Feature Story | 2-Aug-2017

EMSL celebrates 20 years of scientific achievement

Thousands of contributions to environment, energy, and biological sciences commemorated

DOE/Pacific Northwest National Laboratory



A unique user facility that has helped scientists around the world shape their ideas and obtain answers to some of the most challenging scientific questions is celebrating two decades of achievement this week.

Scientists, community leaders and others will gather Aug. 3-4 to celebrate the achievements of the first 20 years of EMSL, the Environmental Molecular Sciences Laboratory, a U.S. Department of Energy Office of Science User Facility located at DOE's Pacific Northwest National Laboratory in Richland, Wash.

Using EMSL resources, scientists worldwide have authored more than 6,000 scientific manuscripts which have garnered more than 200,000 citations as other scientists build on each other's work. Those findings have helped chart the course of subsequent studies and shape the direction of current endeavors.

EMSL was proposed by former PNNL director William R. Wiley to explore connections at the molecular scale between the physical, mathematical and life sciences. While much of its initial focus was on environmental challenges such as the fate and transport of contaminants beneath the surface, the laboratory's scope has grown remarkably. EMSL resources have contributed to important findings about the environment, atmospheric processes, biofuels and bioproducts, microbiology and life sciences, catalysis, energy storage, clean fuels and other topics.

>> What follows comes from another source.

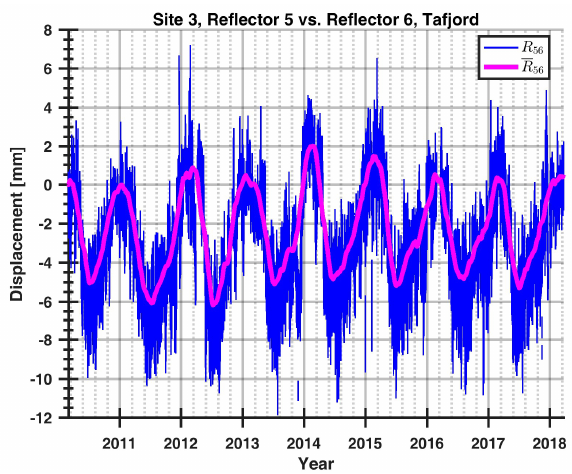
Figure 17. Displacement as a function of time for Site 3; reflector 5 referenced to reflector 6. The blue line is the raw-data while the red line is the three-months moving average. There is no displacement detected of Site 3 except for the annual cyclic motion.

A constant throughout EMSL's years has been the creation of new ways to monitor what's happening at the molecular level in a range of materials and organisms. One of the richest areas of exploration has been in a field known as subsurface science. Much of the leading work on the use of microbes to transform and sequester radioactive waste and heavy metals in soils and deep sediments has been done by scientific users who have come together through EMSL collaborations. Such research has opened up other areas, such as a deeper understanding of microbial communities that are important for the production of biofuels and bioproducts.

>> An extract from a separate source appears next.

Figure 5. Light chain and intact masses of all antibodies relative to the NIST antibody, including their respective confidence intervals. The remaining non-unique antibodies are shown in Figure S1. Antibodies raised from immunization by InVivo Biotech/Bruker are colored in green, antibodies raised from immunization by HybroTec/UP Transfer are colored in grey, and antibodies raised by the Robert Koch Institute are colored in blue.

EMSL scientists have led the way to develop new ways of looking at whole proteins in live cells of bacteria and other organisms, yielding a broad view of how proteins actually carry out their functions in real time. And EMSL scientists have worked with colleagues around the country to solve the structures of proteins that contribute to infectious disease -- a critical step for the creation of vaccines or better treatments someday.

In the area of energy storage, scientific users have made some of the best real-time observations ever made about what's actually happening to the materials inside a battery as it operates. The findings about battery chemistry, including how a battery loses energy as it stores and releases its charge, have contributed to our knowledge about how to develop longer-lasting, higher-capacity batteries.

One of EMSL's most widely-known contributions is the creation of NWChem, an open-source high-performance-computing software package that helps scientists understand problems in the realm of molecular chemistry and biochemistry. The software, which helps scientists simulate molecular structures and reaction mechanisms, has been downloaded more than 70,000 times.

The EMSL facility covers an area bigger than four football fields, filled with premier instruments for molecular environmental science and with a production computing system, all designed to help scientists answer important questions about the environment, biology and energy. But more important than the instruments is the scientific expertise and leadership EMSL personnel offer to users. EMSL is home to more than 150 scientists, many with unique expertise. Collectively these scientists have centuries' worth of knowledge about what type of molecule might yield its secrets to, say, an NMR probe vs. a more conventional mass spectrometer, or when a measure of an organism's proteins will yield more meaningful information than a measure of its DNA.

By working with both experimental and computational scientists who have come from more than 40 nations as well every state in the United States, EMSL personnel have a feel for the pulse of research in a way that few user facilities possess. Every visitor brings unique knowledge and questions that remain part of the EMSL brain trust long after they depart, informing subsequent explorations.

"Scientific user facilities like EMSL bring together the resources, the tools, and most importantly the people to solve some of the most difficult scientific challenges," said Liyuan Liang, EMSL director. "Scientists from academic, industry and laboratories across the world join forces to tackle problems that otherwise might go unaddressed simply because they are too complex and challenging for any one scientist. We bring teams of scientists together to enable discovery."

One of the most exciting areas for EMSL now is its working relationships with other DOE Office of Science User Facilities, including the Joint Genome Institute and the Atmospheric Radiation Measurement Climate Research Facility. Each offers unique resources, and for certain questions the suite of facilities offers an uncommonly broad view of certain scientific challenges.

The agenda next week includes a scientific symposium with a talk by X. Sunney Xie, a former EMSL scientist and now Mallinckrodt Professor of Chemistry and Chemical Biology at Harvard, who will speak about "life at the single molecule level."

Also next week is a scientific meeting on "Multi-omics for microbiomes." More than 150 scientists from around the world will gather in Pasco, Wash. Aug. 1-3 to discuss the activity of communities of microbes and their importance everywhere from our bodies to the planet. The meeting is sponsored both by EMSL, as its annual meeting for its users, and by the laboratory's Microbiomes in Transition initiative.